Would you please copy the entries exactly, leaving every picture aside?

■ DATASET EXCERPTS ■
- Opening Delimiter -
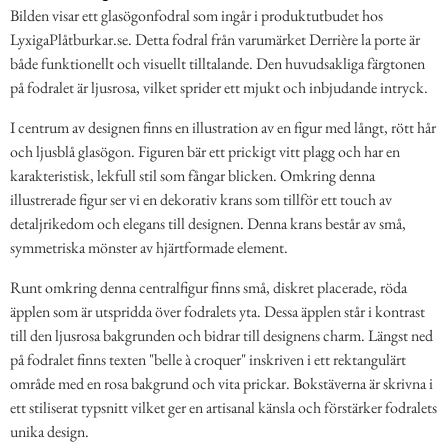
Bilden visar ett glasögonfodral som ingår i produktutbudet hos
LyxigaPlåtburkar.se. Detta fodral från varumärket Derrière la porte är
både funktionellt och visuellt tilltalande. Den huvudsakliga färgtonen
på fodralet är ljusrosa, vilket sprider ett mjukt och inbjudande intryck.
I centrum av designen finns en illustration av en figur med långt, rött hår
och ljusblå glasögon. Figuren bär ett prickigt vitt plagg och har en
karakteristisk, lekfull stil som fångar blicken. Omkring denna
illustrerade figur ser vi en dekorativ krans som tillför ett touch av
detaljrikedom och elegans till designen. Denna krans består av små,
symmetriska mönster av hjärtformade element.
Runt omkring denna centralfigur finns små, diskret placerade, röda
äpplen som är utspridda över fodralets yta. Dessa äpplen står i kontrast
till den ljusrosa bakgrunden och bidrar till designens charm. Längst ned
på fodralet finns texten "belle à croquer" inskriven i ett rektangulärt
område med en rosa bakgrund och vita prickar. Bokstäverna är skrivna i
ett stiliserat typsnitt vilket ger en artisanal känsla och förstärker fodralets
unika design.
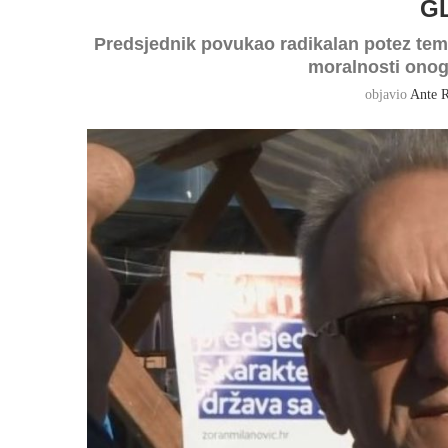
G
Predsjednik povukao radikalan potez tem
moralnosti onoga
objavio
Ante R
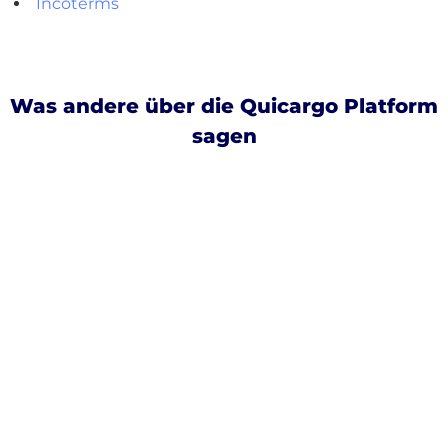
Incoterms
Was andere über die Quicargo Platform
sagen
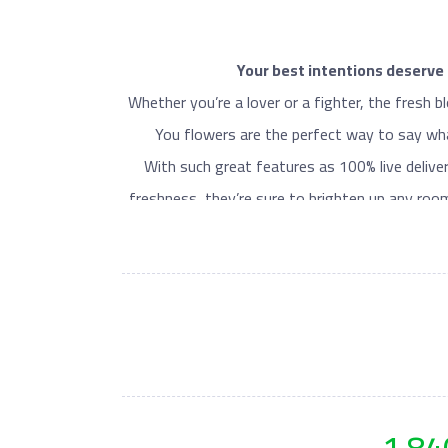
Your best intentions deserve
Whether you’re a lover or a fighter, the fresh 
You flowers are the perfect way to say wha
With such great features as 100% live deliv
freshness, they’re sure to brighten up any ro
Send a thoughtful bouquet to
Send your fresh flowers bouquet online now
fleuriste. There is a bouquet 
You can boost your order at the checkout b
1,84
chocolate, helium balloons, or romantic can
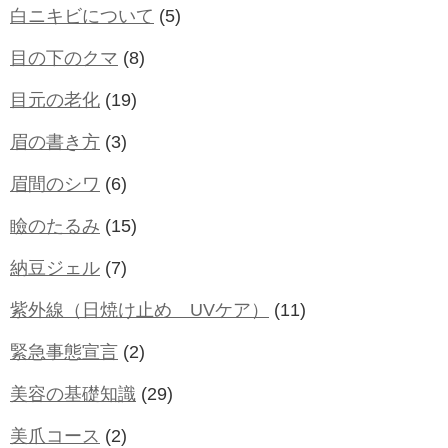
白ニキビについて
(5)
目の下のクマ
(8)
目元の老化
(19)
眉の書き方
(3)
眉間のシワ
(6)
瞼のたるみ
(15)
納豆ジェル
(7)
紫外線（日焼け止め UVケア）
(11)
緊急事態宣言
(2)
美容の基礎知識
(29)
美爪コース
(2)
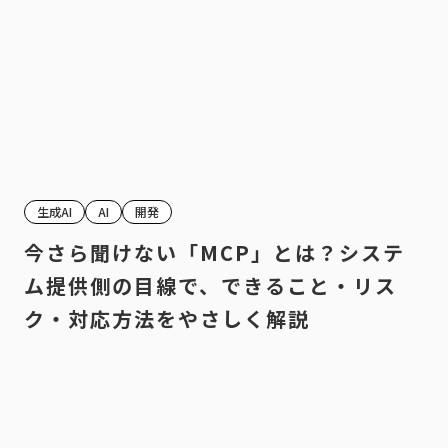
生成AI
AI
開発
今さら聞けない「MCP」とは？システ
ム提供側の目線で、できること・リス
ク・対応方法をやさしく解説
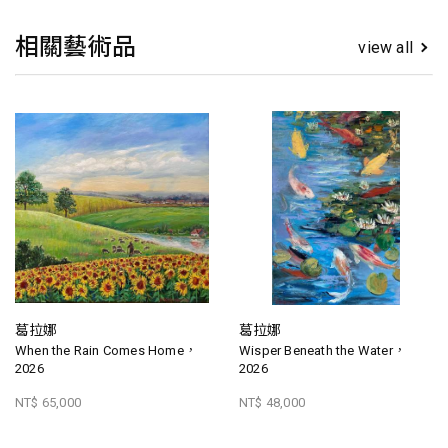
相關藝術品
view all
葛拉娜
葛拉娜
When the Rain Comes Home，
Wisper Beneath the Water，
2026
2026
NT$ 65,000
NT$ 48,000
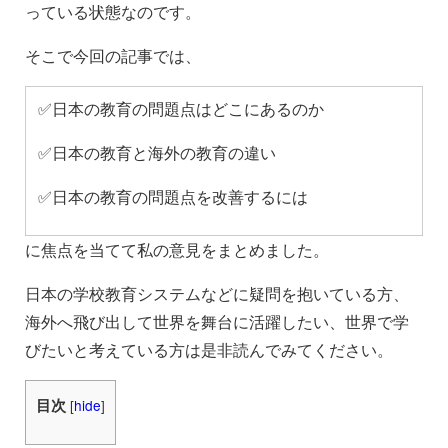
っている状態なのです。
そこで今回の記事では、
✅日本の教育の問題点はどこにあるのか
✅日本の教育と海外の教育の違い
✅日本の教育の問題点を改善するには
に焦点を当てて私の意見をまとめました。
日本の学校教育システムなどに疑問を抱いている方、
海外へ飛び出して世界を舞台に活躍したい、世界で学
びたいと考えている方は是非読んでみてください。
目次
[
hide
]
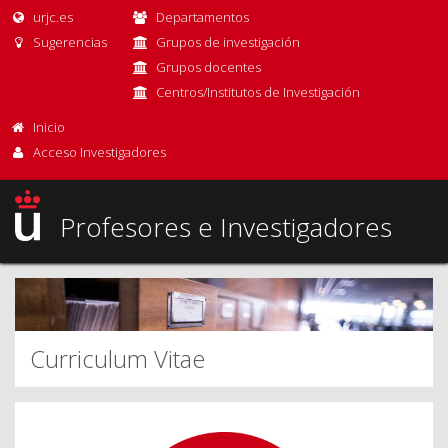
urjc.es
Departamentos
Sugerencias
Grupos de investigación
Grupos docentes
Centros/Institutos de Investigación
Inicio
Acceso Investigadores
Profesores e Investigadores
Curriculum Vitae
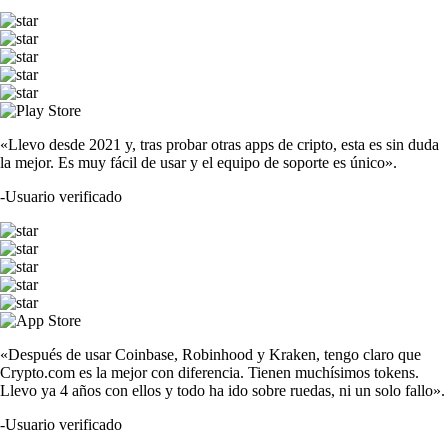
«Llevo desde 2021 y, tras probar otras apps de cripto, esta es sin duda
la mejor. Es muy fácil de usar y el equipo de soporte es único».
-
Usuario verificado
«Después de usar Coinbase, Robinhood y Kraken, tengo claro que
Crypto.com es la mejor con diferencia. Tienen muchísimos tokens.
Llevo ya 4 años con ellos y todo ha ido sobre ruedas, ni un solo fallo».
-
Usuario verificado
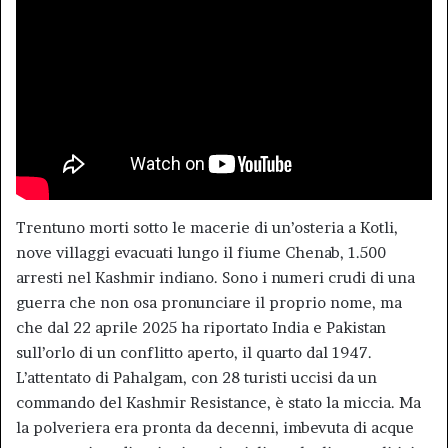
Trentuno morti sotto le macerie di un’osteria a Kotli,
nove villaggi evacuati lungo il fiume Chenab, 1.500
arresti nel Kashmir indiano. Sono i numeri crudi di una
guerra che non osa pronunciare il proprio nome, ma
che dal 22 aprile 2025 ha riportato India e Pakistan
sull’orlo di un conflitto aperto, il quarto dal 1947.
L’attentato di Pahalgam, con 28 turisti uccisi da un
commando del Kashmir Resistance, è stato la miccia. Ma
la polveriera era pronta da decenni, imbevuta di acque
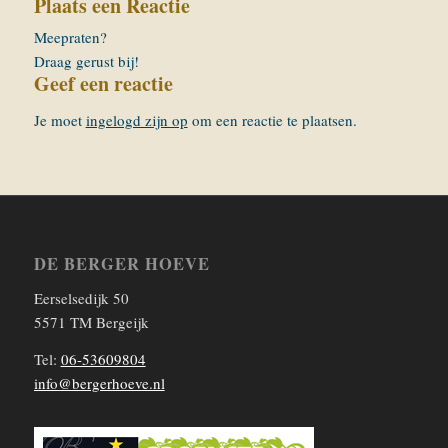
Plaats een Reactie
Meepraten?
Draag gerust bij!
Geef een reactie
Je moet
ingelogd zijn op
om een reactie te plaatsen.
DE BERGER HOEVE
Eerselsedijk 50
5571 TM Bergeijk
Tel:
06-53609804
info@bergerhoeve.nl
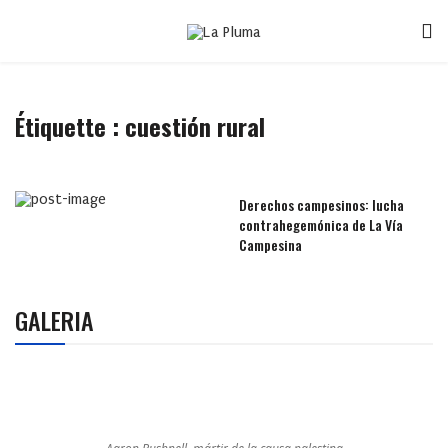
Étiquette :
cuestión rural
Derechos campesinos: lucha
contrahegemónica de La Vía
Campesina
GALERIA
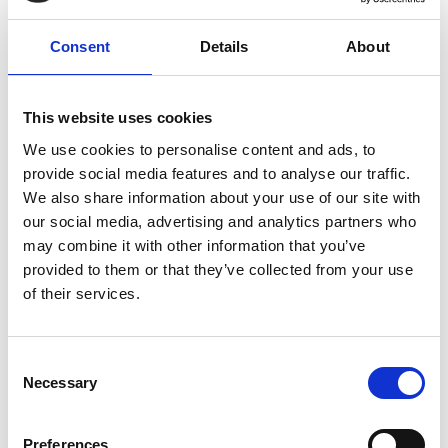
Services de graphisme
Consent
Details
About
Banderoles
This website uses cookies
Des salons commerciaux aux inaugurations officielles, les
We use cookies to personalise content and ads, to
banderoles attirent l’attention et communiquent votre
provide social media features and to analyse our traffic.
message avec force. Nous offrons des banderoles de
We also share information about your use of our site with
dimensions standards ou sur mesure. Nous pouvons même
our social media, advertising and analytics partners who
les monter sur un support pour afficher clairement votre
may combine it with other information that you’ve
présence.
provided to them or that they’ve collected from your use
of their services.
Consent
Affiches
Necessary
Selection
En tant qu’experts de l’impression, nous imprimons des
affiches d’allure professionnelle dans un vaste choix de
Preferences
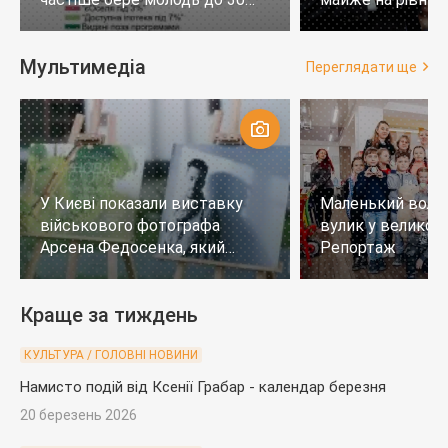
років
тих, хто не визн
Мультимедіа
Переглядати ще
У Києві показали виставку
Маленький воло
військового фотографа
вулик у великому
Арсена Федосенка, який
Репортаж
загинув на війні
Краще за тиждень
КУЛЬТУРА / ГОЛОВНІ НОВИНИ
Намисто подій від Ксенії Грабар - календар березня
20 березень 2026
- Closing Delimiter -
■ RESULT FOR THIS EXERCISE ■
Bilden visar ett glasögonfodral som ingår i produktutbudet hos
LyxigaPlåtburkar.se. Detta fodral från varumärket Derrière la porte är
både funktionellt och visuellt tilltalande. Den huvudsakliga färgtonen
på fodralet är ljusrosa, vilket sprider ett mjukt och inbjudande intryck.
I centrum av designen finns en illustration av en figur med långt, rött hår
och ljusblå glasögon. Figuren bär ett prickigt vitt plagg och har en
karakteristisk, lekfull stil som fångar blicken. Omkring denna
illustrerade figur ser vi en dekorativ krans som tillför ett touch av
detaljrikedom och elegans till designen. Denna krans består av små,
symmetriska mönster av hjärtformade element.
Runt omkring denna centralfigur finns små, diskret placerade, röda
äpplen som är utspridda över fodralets yta. Dessa äpplen står i kontrast
till den ljusrosa bakgrunden och bidrar till designens charm. Längst ned
på fodralet finns texten "belle à croquer" inskriven i ett rektangulärt
område med en rosa bakgrund och vita prickar. Bokstäverna är skrivna i
ett stiliserat typsnitt vilket ger en artisanal känsla och förstärker fodralets
unika design.
G
Predsjednik povukao radikalan potez tem
moralnosti onoga
objavio
Ante R
Incoterms
Was andere über die Quicargo Platform
sagen
Your best intentions deserve
Whether you’re a lover or a fighter, the fresh 
You flowers are the perfect way to say wha
With such great features as 100% live deliv
freshness, they’re sure to brighten up any ro
Send a thoughtful bouquet to
Send your fresh flowers bouquet online now
fleuriste. There is a bouquet 
You can boost your order at the checkout b
1,84
chocolate, helium balloons, or romantic can
白ニキビについて
(5)
目の下のクマ
(8)
目元の老化
(19)
眉の書き方
(3)
眉間のシワ
(6)
瞼のたるみ
(15)
納豆ジェル
(7)
紫外線（日焼け止め UVケア）
(11)
緊急事態宣言
(2)
美容の基礎知識
(29)
美爪コース
(2)
生成AI
AI
開発
今さら聞けない「MCP」とは？システ
ム提供側の目線で、できること・リス
ク・対応方法をやさしく解説
相關藝術品
view all
葛拉娜
葛拉娜
When the Rain Comes Home，
Wisper Beneath the Water，
2026
2026
NT$ 65,000
NT$ 48,000
っている状態なのです。
そこで今回の記事では、
✅日本の教育の問題点はどこにあるのか
✅日本の教育と海外の教育の違い
✅日本の教育の問題点を改善するには
に焦点を当てて私の意見をまとめました。
日本の学校教育システムなどに疑問を抱いている方、
海外へ飛び出して世界を舞台に活躍したい、世界で学
びたいと考えている方は是非読んでみてください。
目次
[
hide
]
urjc.es
Departamentos
Sugerencias
Grupos de investigación
Grupos docentes
Centros/Institutos de Investigación
Inicio
Acceso Investigadores
Profesores e Investigadores
Curriculum Vitae
«Llevo desde 2021 y, tras probar otras apps de cripto, esta es sin duda
la mejor. Es muy fácil de usar y el equipo de soporte es único».
-
Usuario verificado
«Después de usar Coinbase, Robinhood y Kraken, tengo claro que
Crypto.com es la mejor con diferencia. Tienen muchísimos tokens.
Llevo ya 4 años con ellos y todo ha ido sobre ruedas, ni un solo fallo».
-
Usuario verificado
Trentuno morti sotto le macerie di un’osteria a Kotli,
nove villaggi evacuati lungo il fiume Chenab, 1.500
arresti nel Kashmir indiano. Sono i numeri crudi di una
guerra che non osa pronunciare il proprio nome, ma
che dal 22 aprile 2025 ha riportato India e Pakistan
sull’orlo di un conflitto aperto, il quarto dal 1947.
L’attentato di Pahalgam, con 28 turisti uccisi da un
commando del Kashmir Resistance, è stato la miccia. Ma
la polveriera era pronta da decenni, imbevuta di acque
Plaats een Reactie
Meepraten?
Draag gerust bij!
Geef een reactie
Je moet
ingelogd zijn op
om een reactie te plaatsen.
DE BERGER HOEVE
Eerselsedijk 50
5571 TM Bergeijk
Tel:
06-53609804
info@bergerhoeve.nl
Étiquette :
cuestión rural
Derechos campesinos: lucha
contrahegemónica de La Vía
Campesina
GALERIA
Services de graphisme
Consent
Details
About
Banderoles
This website uses cookies
Des salons commerciaux aux inaugurations officielles, les
We use cookies to personalise content and ads, to
banderoles attirent l’attention et communiquent votre
provide social media features and to analyse our traffic.
message avec force. Nous offrons des banderoles de
We also share information about your use of our site with
dimensions standards ou sur mesure. Nous pouvons même
our social media, advertising and analytics partners who
les monter sur un support pour afficher clairement votre
may combine it with other information that you’ve
présence.
provided to them or that they’ve collected from your use
of their services.
Consent
Affiches
Necessary
Selection
En tant qu’experts de l’impression, nous imprimons des
affiches d’allure professionnelle dans un vaste choix de
Preferences
років
тих, хто не визн
Мультимедіа
Переглядати ще
У Києві показали виставку
Маленький воло
військового фотографа
вулик у великому
Арсена Федосенка, який
Репортаж
загинув на війні
Краще за тиждень
КУЛЬТУРА / ГОЛОВНІ НОВИНИ
Намисто подій від Ксенії Грабар - календар березня
20 березень 2026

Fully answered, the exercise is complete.